Thing to test is, if partial mirroring and offline mode are mutual exclusive. I.e. if even partial mirroring wouldn’t be able to consult online sources or if that setting only is in direction to clients.

untested, just some thoughts
Maybe you can run second apt-cacher-ng process with different config where you can set Offlinemode and change port number, log file paths etc so they won’t interfere with one another.
Then set new qrexec policy for offline updates and tag the qubes that should be updated using offline cacher should be tagged with some specific tag.
In dom0 add policy:

qubes.UpdatesProxy +Offline @tag:OfflineUpdates  @default  allow target=cacher

Before other UpdatesProxy policies.
Set some templates to update only using offline cacher:

qvm-tags debian-12-xfce-offline add tag OfflineUpdates

Add the new qrexec UpdatesProxy+Offline in cacher qube:

sudo mkdir /usr/local/etc/qubes-rpc
cat << 'EOF' | sudo tee /usr/local/etc/qubes-rpc/user.UpdatesProxy+Offline
#!/bin/sh
exec socat STDIO TCP4:127.0.0.1:8083
EOF

Then create new systemd service and config with 8083 port and Offlinemode set for apt-cacher-ng.

You mean having two apt-cacher-ng instances with access to the same package cache open - one in offline mode for clients only to read, the other for updating or adding packages manually to the cache?

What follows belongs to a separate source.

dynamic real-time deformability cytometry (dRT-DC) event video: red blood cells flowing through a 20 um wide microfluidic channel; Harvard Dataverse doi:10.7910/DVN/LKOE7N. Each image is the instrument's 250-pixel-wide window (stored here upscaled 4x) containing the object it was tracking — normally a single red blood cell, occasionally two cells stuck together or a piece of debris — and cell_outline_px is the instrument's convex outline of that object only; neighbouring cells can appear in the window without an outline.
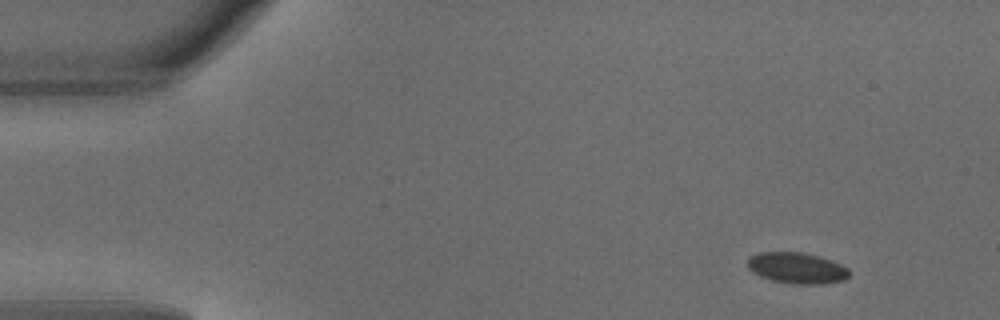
{"species": "common noctule bat (a hibernating species)", "species_latin": "Nyctalus noctula", "temperature_condition": "warm", "stored_images_in_passage": 3, "camera_frame_rate_fps": 3000, "um_per_image_px": 0.085, "animal": {"sex": "male", "body_mass_g": 18.8}, "frame": {"image": 1, "passage_image": 1, "time_ms": 0.0, "image_size_px": [1000, 320], "cell_outline_px": [[848, 276], [844, 280], [820, 284], [792, 284], [772, 280], [760, 276], [752, 272], [748, 268], [748, 256], [760, 252], [804, 252], [820, 256], [832, 260], [848, 268]], "centroid_in_image_um": [67.71, 22.77], "position_along_channel_um": 17.3, "area_um2": 18.5}}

That is a clever idea and might be worth to try out, if offline mode and mirroring don’t work together. Albeit a bit hacky :slight_smile: . Also I don’t know if consistency of the cache is guaranteed, if more instances access it, even possibly concurrently.

It would be great, if we could use a command similar to apt install to either load or update packages in the cache manually within the cacher qube, but I think this is not easily possible:

# install/upgrade something in system
apt install firefox-esr
# load / update something in apt-cacher-ng cache
apt-cacher-ng install firefox-esr

Yes.

Yes, I’m not sure how it works as well, but to be safe you’ll have to keep in mind that you shouldn’t update the qubes using online and offline cacher simultaneously.

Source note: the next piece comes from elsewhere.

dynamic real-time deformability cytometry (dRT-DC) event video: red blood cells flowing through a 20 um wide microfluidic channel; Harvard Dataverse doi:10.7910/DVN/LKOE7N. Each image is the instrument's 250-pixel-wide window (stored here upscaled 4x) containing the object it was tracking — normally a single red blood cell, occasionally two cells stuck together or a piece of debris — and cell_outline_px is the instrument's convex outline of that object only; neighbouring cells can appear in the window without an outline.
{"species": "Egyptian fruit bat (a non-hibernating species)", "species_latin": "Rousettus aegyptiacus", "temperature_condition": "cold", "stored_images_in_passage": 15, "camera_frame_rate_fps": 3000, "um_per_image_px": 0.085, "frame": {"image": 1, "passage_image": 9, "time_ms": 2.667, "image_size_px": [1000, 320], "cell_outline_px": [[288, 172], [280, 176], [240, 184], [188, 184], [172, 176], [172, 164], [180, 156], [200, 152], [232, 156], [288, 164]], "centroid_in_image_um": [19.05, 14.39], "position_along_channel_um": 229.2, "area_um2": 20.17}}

There is --download-only option in apt:

apt -d install <package>
   -d, --download-only
       Download only; package files are only retrieved, not unpacked or installed. Configuration Item: APT::Get::Download-Only.

Yeah I know. But how can we use it get something in apt-cacher-ng cache easily?
(If I recall from reading, it requires some nasty move operations.) Would be nice, if the process could be more seamlessly integrated.

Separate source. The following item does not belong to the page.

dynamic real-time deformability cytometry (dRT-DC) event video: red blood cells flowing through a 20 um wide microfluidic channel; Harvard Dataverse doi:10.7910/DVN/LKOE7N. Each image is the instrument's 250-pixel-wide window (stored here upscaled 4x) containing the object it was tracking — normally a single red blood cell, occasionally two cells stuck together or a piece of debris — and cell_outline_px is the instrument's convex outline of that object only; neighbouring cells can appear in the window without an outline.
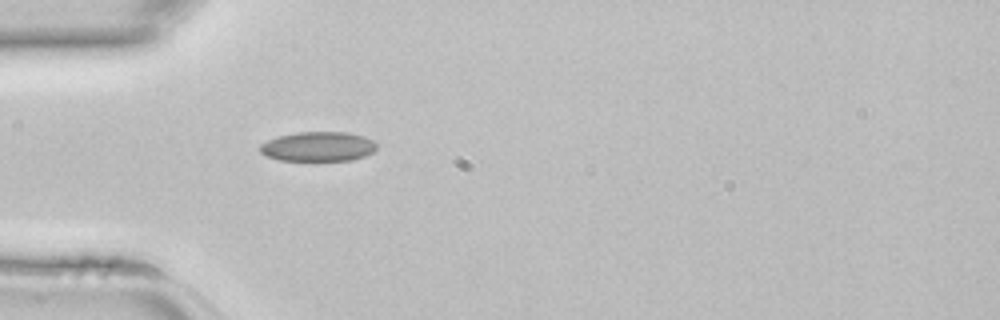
{"species": "common noctule bat (a hibernating species)", "species_latin": "Nyctalus noctula", "temperature_condition": "room temperature", "stored_images_in_passage": 32, "camera_frame_rate_fps": 3000, "um_per_image_px": 0.085, "animal": {"sex": "female", "body_mass_g": 22.7, "forearm_length_mm": 54.2}, "frame": {"image": 1, "passage_image": 1, "time_ms": 0.0, "image_size_px": [1000, 320], "cell_outline_px": [[376, 148], [372, 152], [364, 156], [352, 160], [280, 160], [264, 156], [260, 152], [260, 144], [268, 140], [280, 136], [300, 132], [348, 132], [364, 136], [372, 140], [376, 144]], "centroid_in_image_um": [27.03, 12.45], "position_along_channel_um": 58.0, "area_um2": 20.0}}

PS: Hope to have time to try out some scenarios in the next days.

You need to run apt --download-only in the qube where you want to download the packages without installing them. Then the packages will be downloaded in this qube through cacher.

Interesting - why is that? Does apt within localhost transparently delegate to apt-cacher-ng, if latter package is installed? (Because update proxy is out of the way within localhost and we also haven’t modified any the repository URLs.)

But I assume apt --download-only in localhost would just act like a local client, similar to the remote clients connecting via update proxy, right? In other words, with Offlinemode: 1, local apt wouldn’t be able to add or update packages either, so we still had an on/off switch.

What about enabling updates-proxy-setup in cacher qube itself, so that we could use its local apt to download remote packages manually by using upstream update proxy (like sys-net) and let them put into apt-cacher-ng cache, given what you said? “We have to go deeper” haha. That seems simpler than having two apt-cacher-ng processes. Just some random thoughts as well…

My bad, I’ve missed that you wanted to run the download commands in cacaher qube itself.
For this to work in cacaher qube itself you’ll also need to get all the repositories that are configured in other qubes and set them in cacher qube as well. And you’ll also need to download the packages for different debian version (e.g. oldstable/stable/sid) and backports for them since you don’t know which ones will be requested by the qubes. And it’ll work for debian updates but I’m not sure how to set it up for other OS (Fedora/Arch/Gentoo/etc).